-- Source material follows --

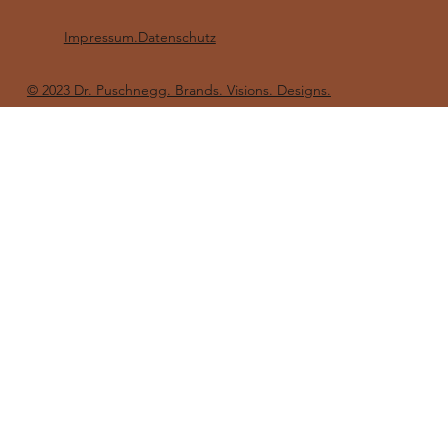
Impressum.Datenschutz
© 2023 Dr. Puschnegg. Brands. Visions. Designs.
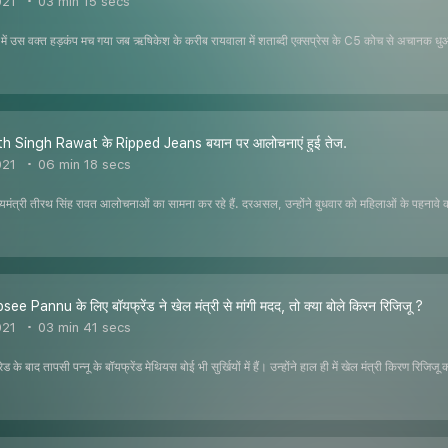
021
03 min 15 secs
रेन में उस वक्त हड़कंप मच गया जब ऋषिकेश के करीब रायवाला में शताब्दी एक्सप्रेस के C5 कोच से अचानक धुआ
h Singh Rawat के Ripped Jeans बयान पर आलोचनाएं हुई तेज.
021
06 min 18 secs
ख्यमंत्री तीरथ सिंह रावत आलोचनाओं का सामना कर रहे हैं. दरअसल, उन्होंने बुधवार को महिलाओं के पहना
 Pannu के लिए बॉयफ्रेंड ने खेल मंत्री से मांगी मदद, तो क्या बोले किरन रिजिजू ?
021
03 min 41 secs
 के बाद तापसी पन्नू के बॉयफ्रेंड मेथियस बोई भी सुर्खियों में हैं। उन्होंने हाल ही में खेल मंत्री किरण रिज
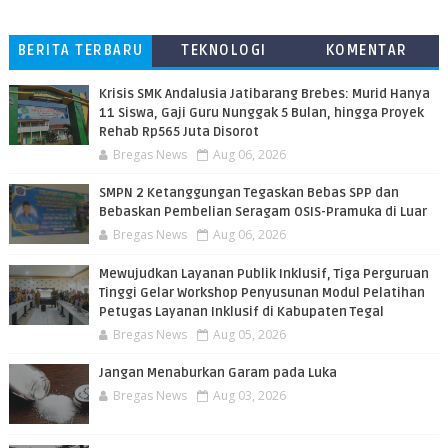
BERITA TERBARU
TEKNOLOGI
KOMENTAR
PEMBACA
Krisis SMK Andalusia Jatibarang Brebes: Murid Hanya
11 Siswa, Gaji Guru Nunggak 5 Bulan, hingga Proyek
Rehab Rp565 Juta Disorot
Bregas News
Aug 06, 2026
SMPN 2 Ketanggungan Tegaskan Bebas SPP dan
Bebaskan Pembelian Seragam OSIS-Pramuka di Luar
Bregas News
Aug 06, 2026
​Mewujudkan Layanan Publik Inklusif, Tiga Perguruan
Tinggi Gelar Workshop Penyusunan Modul Pelatihan
Petugas Layanan Inklusif di Kabupaten Tegal
Bregas News
Aug 05, 2026
Jangan Menaburkan Garam pada Luka
Bregas News
Aug 03, 2026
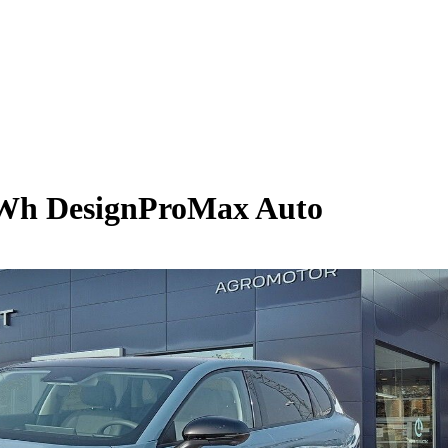
Wh DesignProMax Auto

-- Source material concluded --

• **Exercise prompt**: Reproduce the records in full, exactly as they appear, and show none of the pictures.

• **Task answer**:
Impressum.Datenschutz
© 2023 Dr. Puschnegg. Brands. Visions. Designs.
021
03 min 15 secs
रेन में उस वक्त हड़कंप मच गया जब ऋषिकेश के करीब रायवाला में शताब्दी एक्सप्रेस के C5 कोच से अचानक धुआ
h Singh Rawat के Ripped Jeans बयान पर आलोचनाएं हुई तेज.
021
06 min 18 secs
ख्यमंत्री तीरथ सिंह रावत आलोचनाओं का सामना कर रहे हैं. दरअसल, उन्होंने बुधवार को महिलाओं के पहना
 Pannu के लिए बॉयफ्रेंड ने खेल मंत्री से मांगी मदद, तो क्या बोले किरन रिजिजू ?
021
03 min 41 secs
 के बाद तापसी पन्नू के बॉयफ्रेंड मेथियस बोई भी सुर्खियों में हैं। उन्होंने हाल ही में खेल मंत्री किरण रिज
BERITA TERBARU
TEKNOLOGI
KOMENTAR
PEMBACA
Krisis SMK Andalusia Jatibarang Brebes: Murid Hanya
11 Siswa, Gaji Guru Nunggak 5 Bulan, hingga Proyek
Rehab Rp565 Juta Disorot
Bregas News
Aug 06, 2026
SMPN 2 Ketanggungan Tegaskan Bebas SPP dan
Bebaskan Pembelian Seragam OSIS-Pramuka di Luar
Bregas News
Aug 06, 2026
​Mewujudkan Layanan Publik Inklusif, Tiga Perguruan
Tinggi Gelar Workshop Penyusunan Modul Pelatihan
Petugas Layanan Inklusif di Kabupaten Tegal
Bregas News
Aug 05, 2026
Jangan Menaburkan Garam pada Luka
Bregas News
Aug 03, 2026
Wh DesignProMax Auto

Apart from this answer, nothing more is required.